Nuestra cerveza insignia, en la que descubrirá la frescura de una cerveza ligeramente ácida y suave, ideal para nuestro clima tropical. Las variantes de nuestra Prusia aprovechan la versatilidad de nuestras frutas más apreciadas.
Dorada es el puente entre la tradición alemana y el sol tropical. Fiel al estilo Kölsch, posee una dualidad mágica: fermenta como ale pero madura en el frío, buscando el alma limpia de una lager. Su color radiante anticipa un perfil limpio, ligero y sutilmente frutal. Una obra de paciencia germana, perfectamente diseñada para refrescar tus tardes.
Hacienda es el alma del campo en una copa. Inspirada en las granjas belgas, esta Saison celebra una levadura indomable que florece con el calor, transformando lo rústico en elegancia. El resultado es una alquimia de notas especiadas, pimienta y cítricos, con un final seco y refrescante. Una cerveza de herencia, forjada por el sol y diseñada para el disfrute de hoy.
Fiordo y Selva es la prueba de que los opuestos se atraen. Hemos tomado la ancestral levadura Kveik, nacida en el frío de los fiordos noruegos, y la hemos desafiado con el calor de nuestro trópico. Lejos de intimidarse, esta levadura despierta con las altas temperaturas, desatando una alquimia única: un perfil intensamente tropical, lleno de notas frutales y cítricas que no esperarías de una receta nórdica.
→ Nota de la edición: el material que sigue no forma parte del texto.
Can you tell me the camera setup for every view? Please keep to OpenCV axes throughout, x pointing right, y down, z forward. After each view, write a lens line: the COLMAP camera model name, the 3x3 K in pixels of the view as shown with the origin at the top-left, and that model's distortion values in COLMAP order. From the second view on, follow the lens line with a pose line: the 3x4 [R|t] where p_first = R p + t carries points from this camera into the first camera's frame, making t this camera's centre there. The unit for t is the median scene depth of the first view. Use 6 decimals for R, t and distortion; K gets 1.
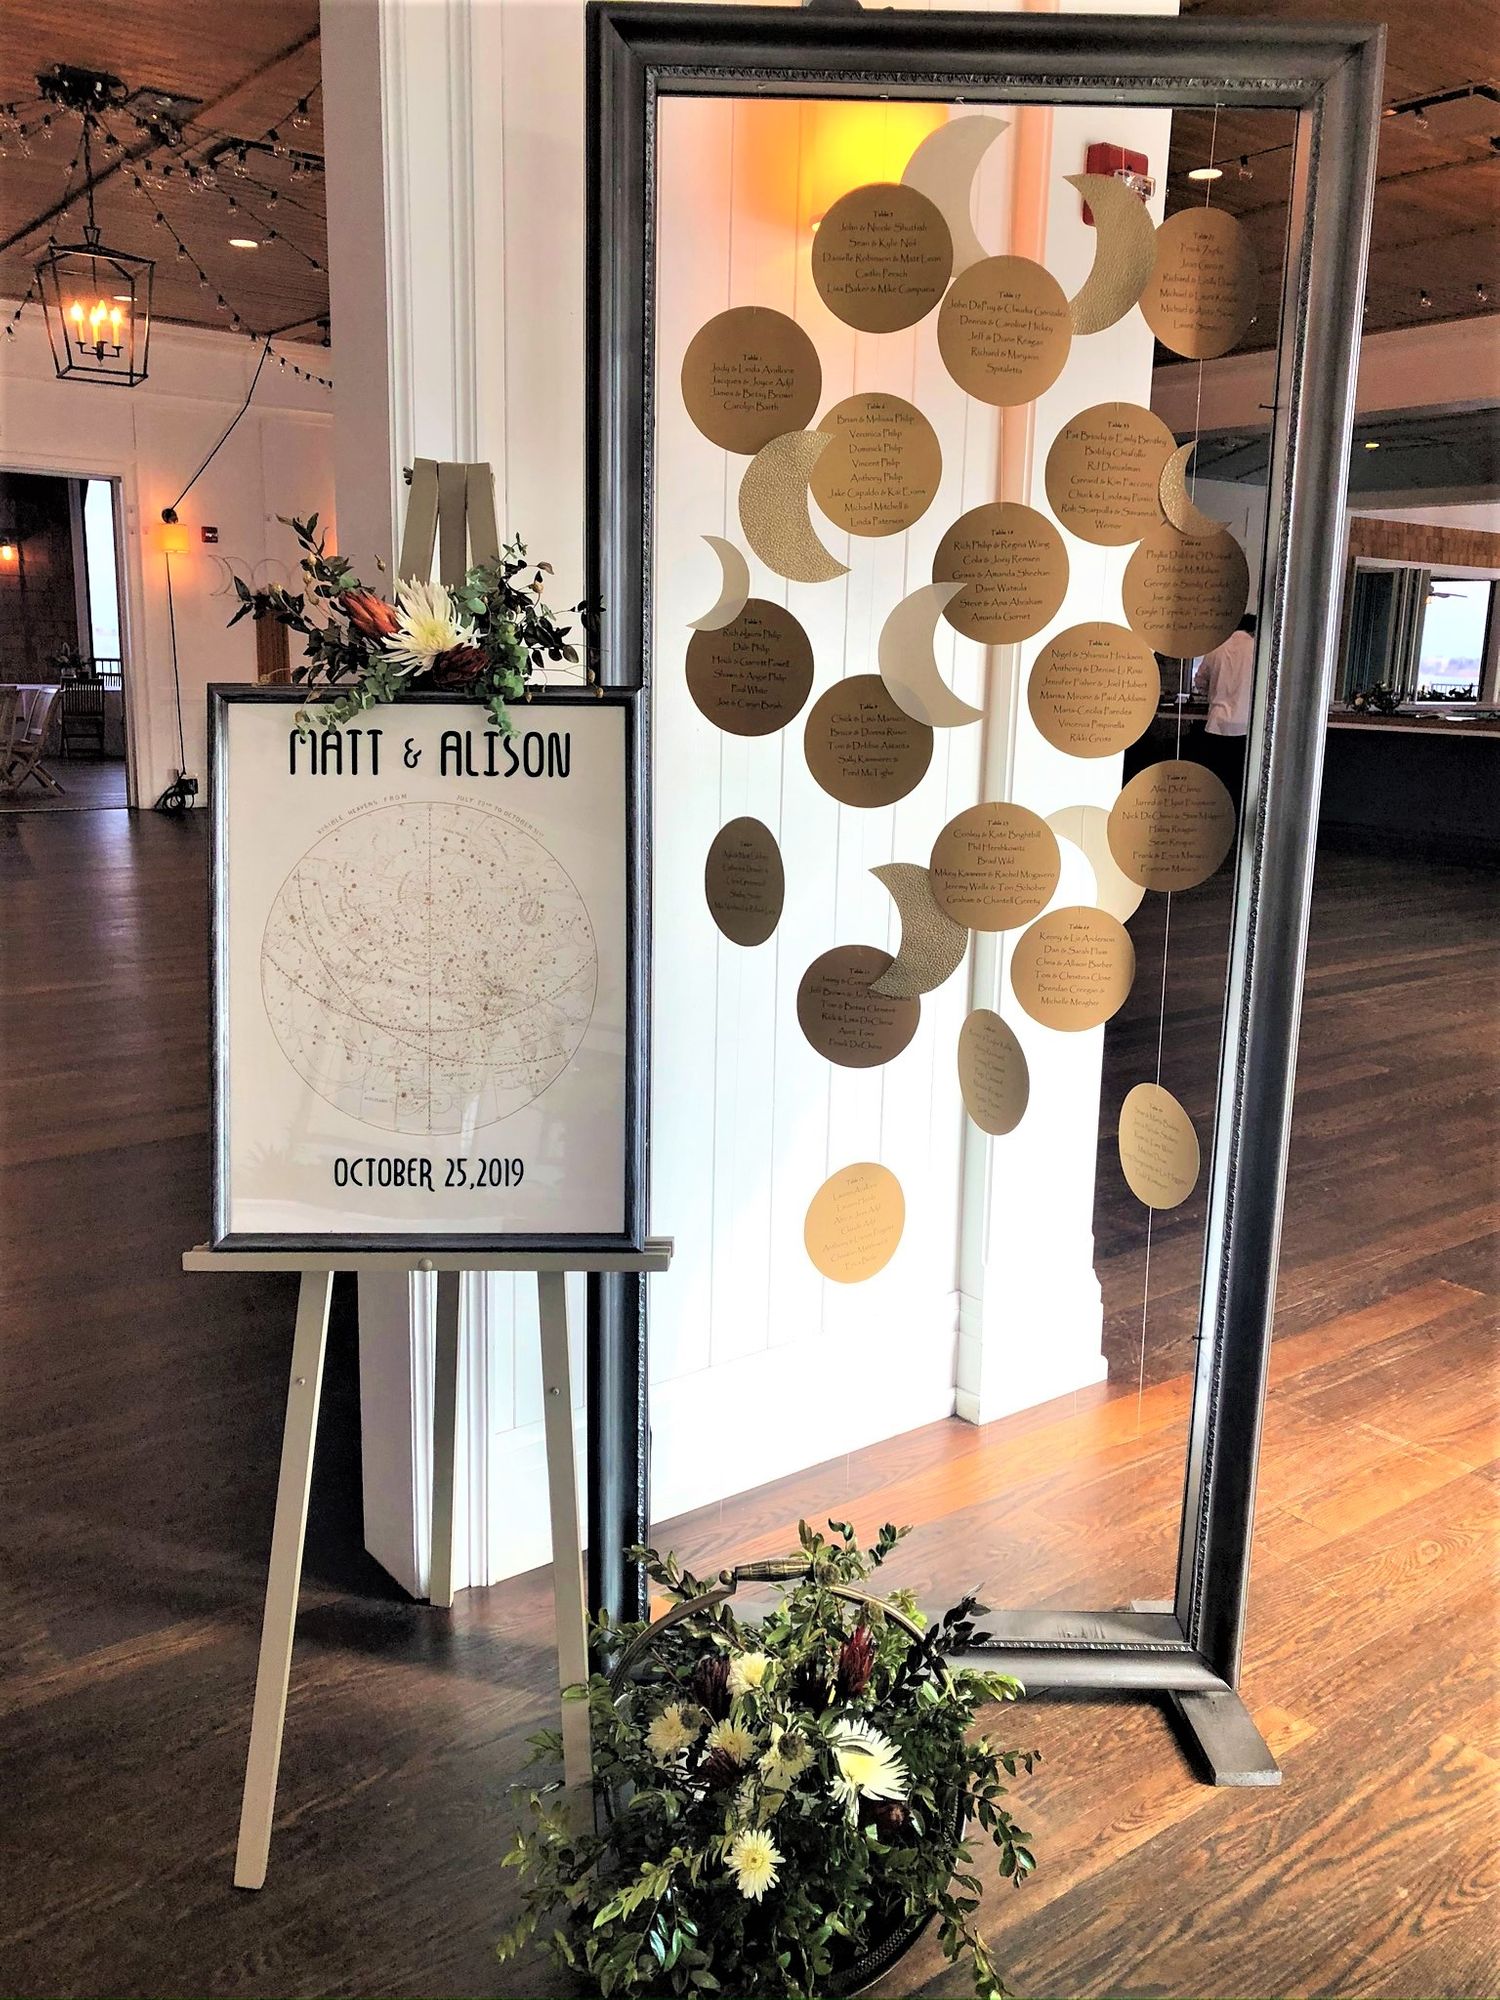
lens RADIAL K [[1640.6, 0, 757.9], [0, 1640.6, 994.2], [0, 0, 1]] dist [0.077419, -0.107241]
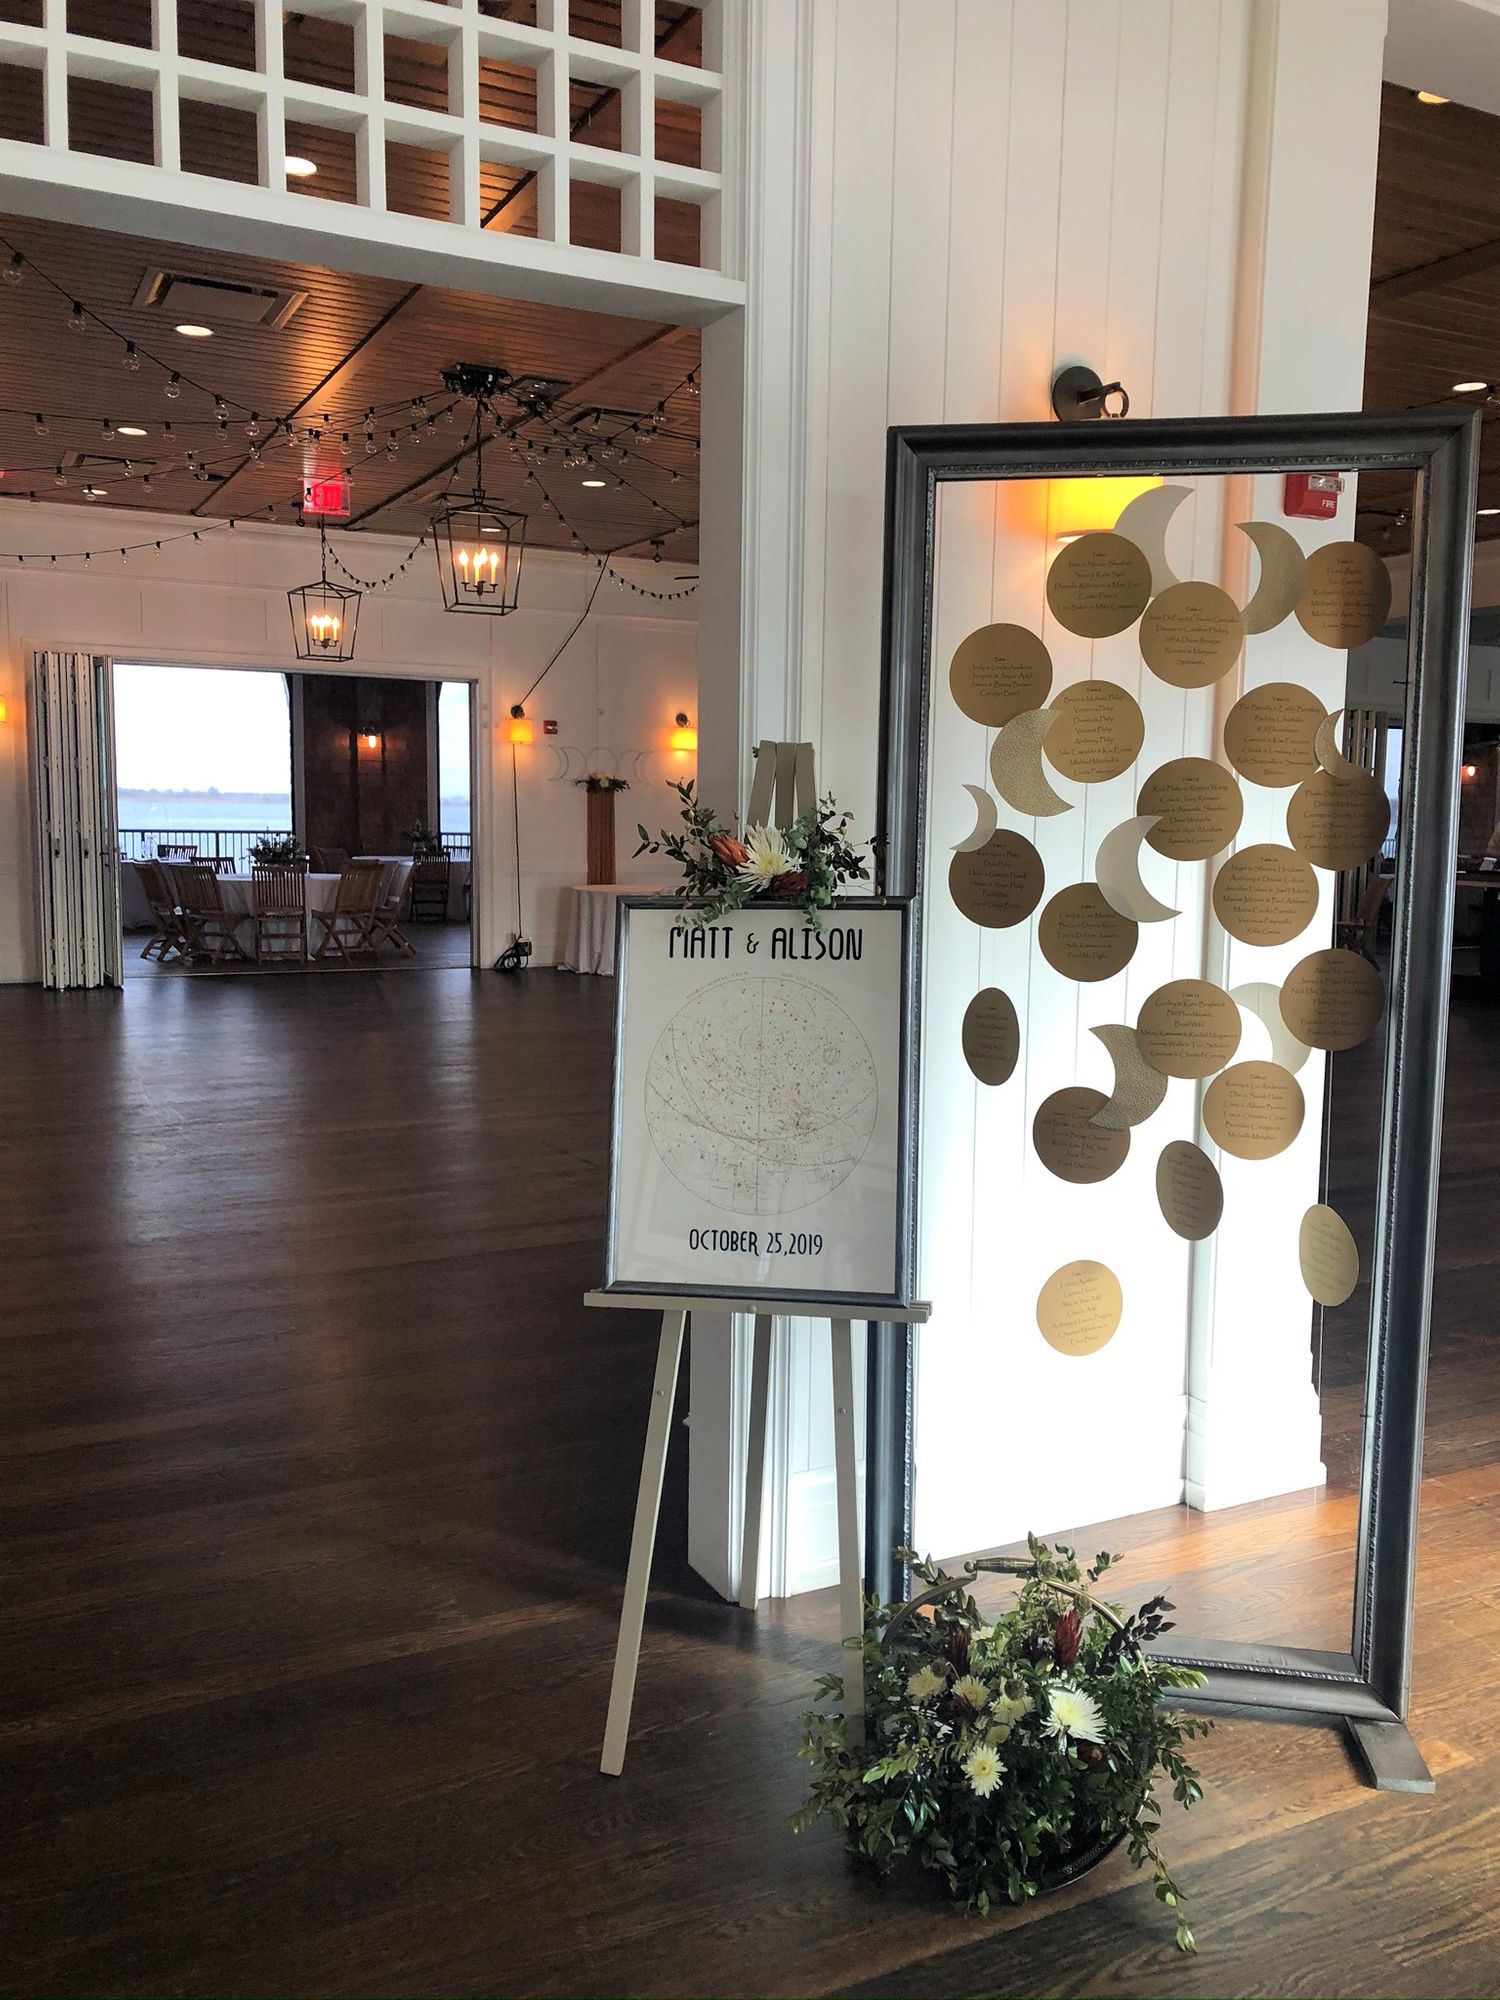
lens RADIAL K [[1640.6, 0, 757.9], [0, 1640.6, 994.2], [0, 0, 1]] dist [0.077419, -0.107241]
pose [[0.984412, 0.010943, -0.175536, 0.039940], [-0.027775, 0.995211, -0.093719, 0.027362], [0.173670, 0.097134, 0.980002, -0.345575]]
Una fusión audaz, fermentada al calor del día y diseñada para refrescar tus tardes.
Ganadora de medalla de Oro en categoría profesional/comercial de cervezas belgas. Esta no es una Witbier cualquiera. Su alma cítrica proviene directamente de las naranjas agrias cosechadas en Finca La Providencia, en Orotina, uniendo el respeto por el estilo clásico con los sabores vibrantes de nuestro entorno. Con semillas de culantro y el sello de calidad de Guaria Beer Project, esta cerveza es un rescate de nuestro terruño en una botella. Turbia, especiada y orgullosamente local.